**What the task requires**.
Translate into Spanish this sentence from the reflection on the ideal wife below: "It was through the clatter of stainless steel that I had an epiphany and was reminded of the picture of the ideal wife."

It was through the clatter of stainless steel that I had an epiphany and was reminded of the picture of the ideal wife.

"A good woman is hard to find, and worth far more than diamonds. Her husband trusts her without reserve and never has reason to regret it. Never spiteful, she treat him generously all her life long. She shops around for the best yarns and cottons...First thing in the morning, she dresses for work, rolls up her sleeves, eager to get started. She senses the worth of her work, is in no hurry to call it quits for the day. She's skilled in the crafts of home and hearth, diligent in homemaking. She's quick to assist anyone in need, reaches out to help the poor... When she speaks she has something worthwhile to say, and she always says it kindly. She keeps an eye on everyone in her household, and keeps them all busy and productive. Her children respect and bless her; her husband joins in with words of praise." Proverbs 31

I believe women are meant to be busy. God granted us with the assets we possess so we can take care of our husbands and family, keep a home running efficiently (and cleanly) and work where necessary to benefit our families. Although the woman described in Proverbs 31, the ideal wife, was busy, she carried out her tasks with grace and was praised for her hard work and positive attitude.

Through my time at the sink, I began to wonder how in the world I would ever learn to balance the busyness of my life? How does someone like me learn to deal with coming home to find a once spotless home covered with crusty dishes and piles of clothes?

**Material shown**.
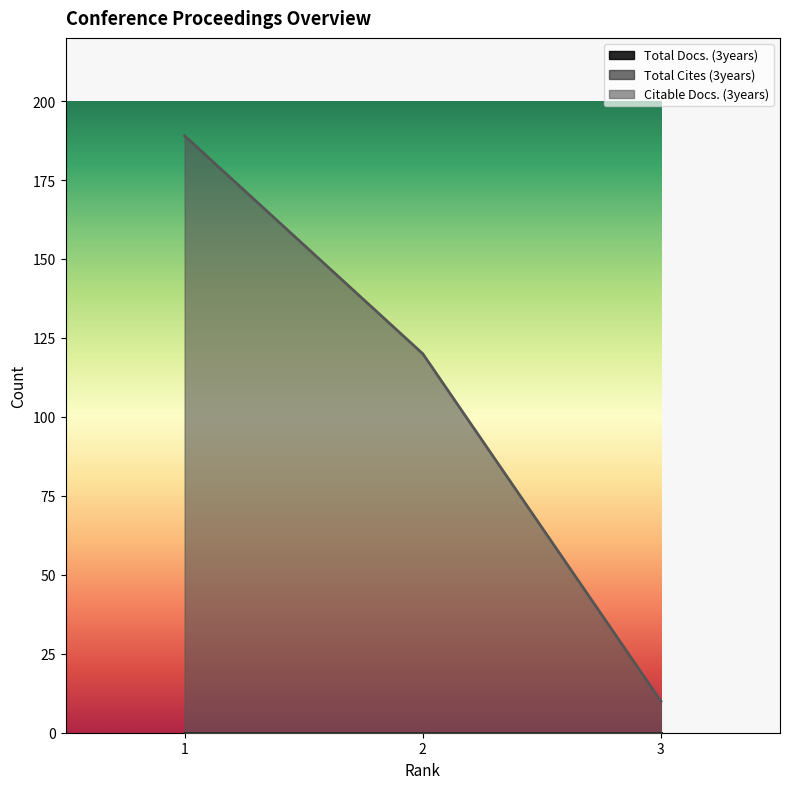

At 1, list the series in order from smallest to largest.

Total Docs. (3years), Total Cites (3years), Citable Docs. (3years)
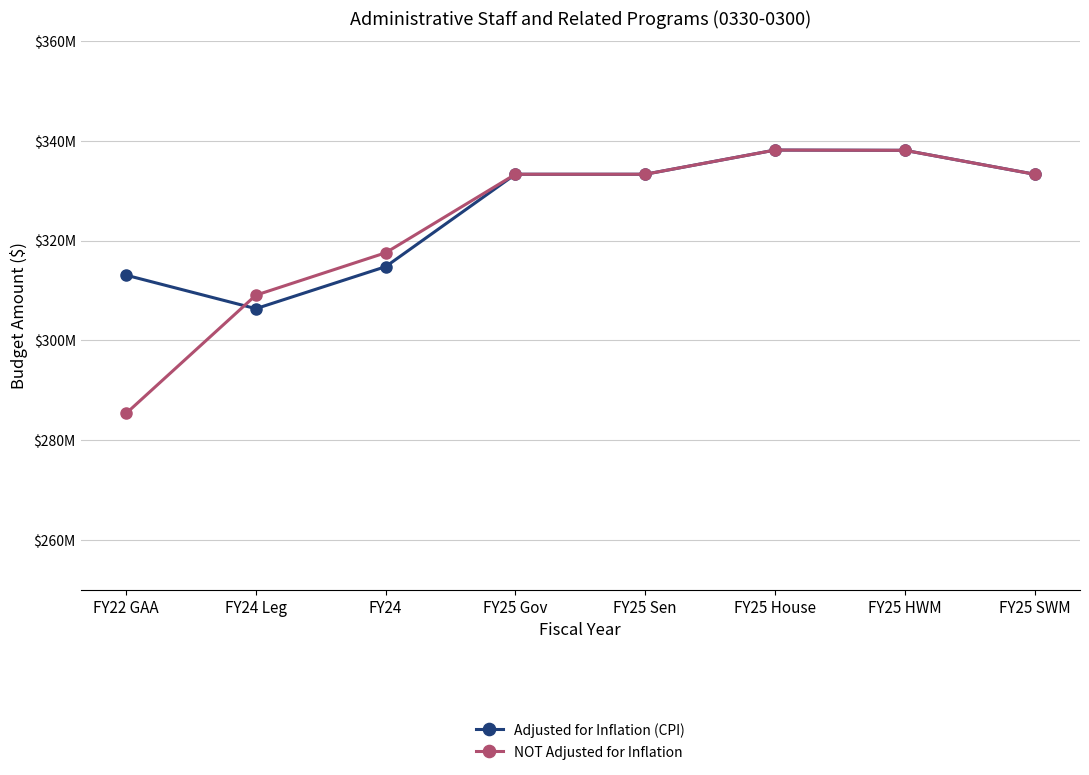

How many intersections are there between NOT Adjusted for Inflation and Adjusted for Inflation (CPI)?

1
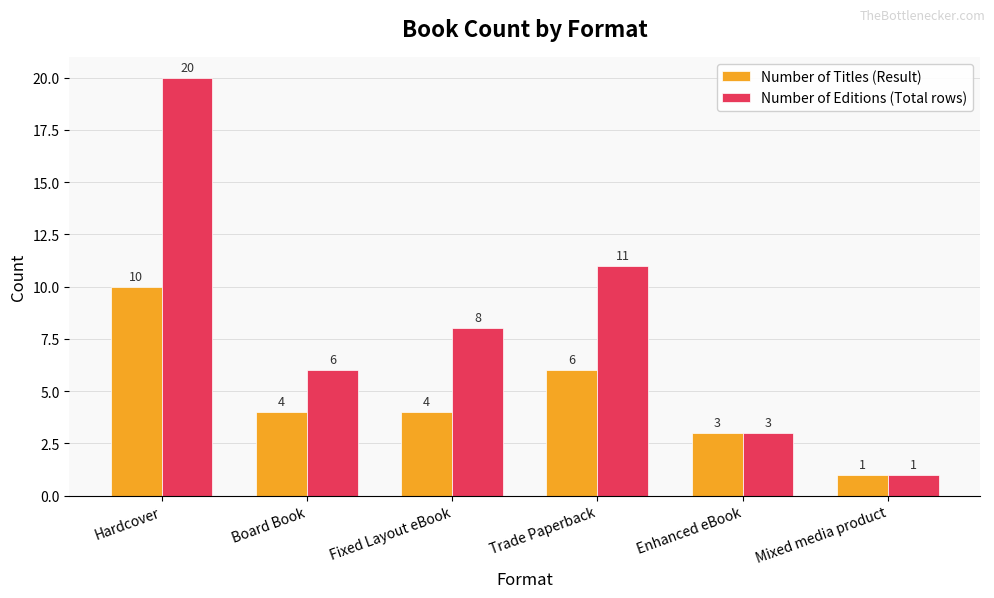

At which label does Number of Editions (Total rows) first exceed 8?

Hardcover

**Result for this task**.
Fue entre el estrépito del acero inoxidable cuando tuve una epifanía y recordé la imagen de la esposa ideal.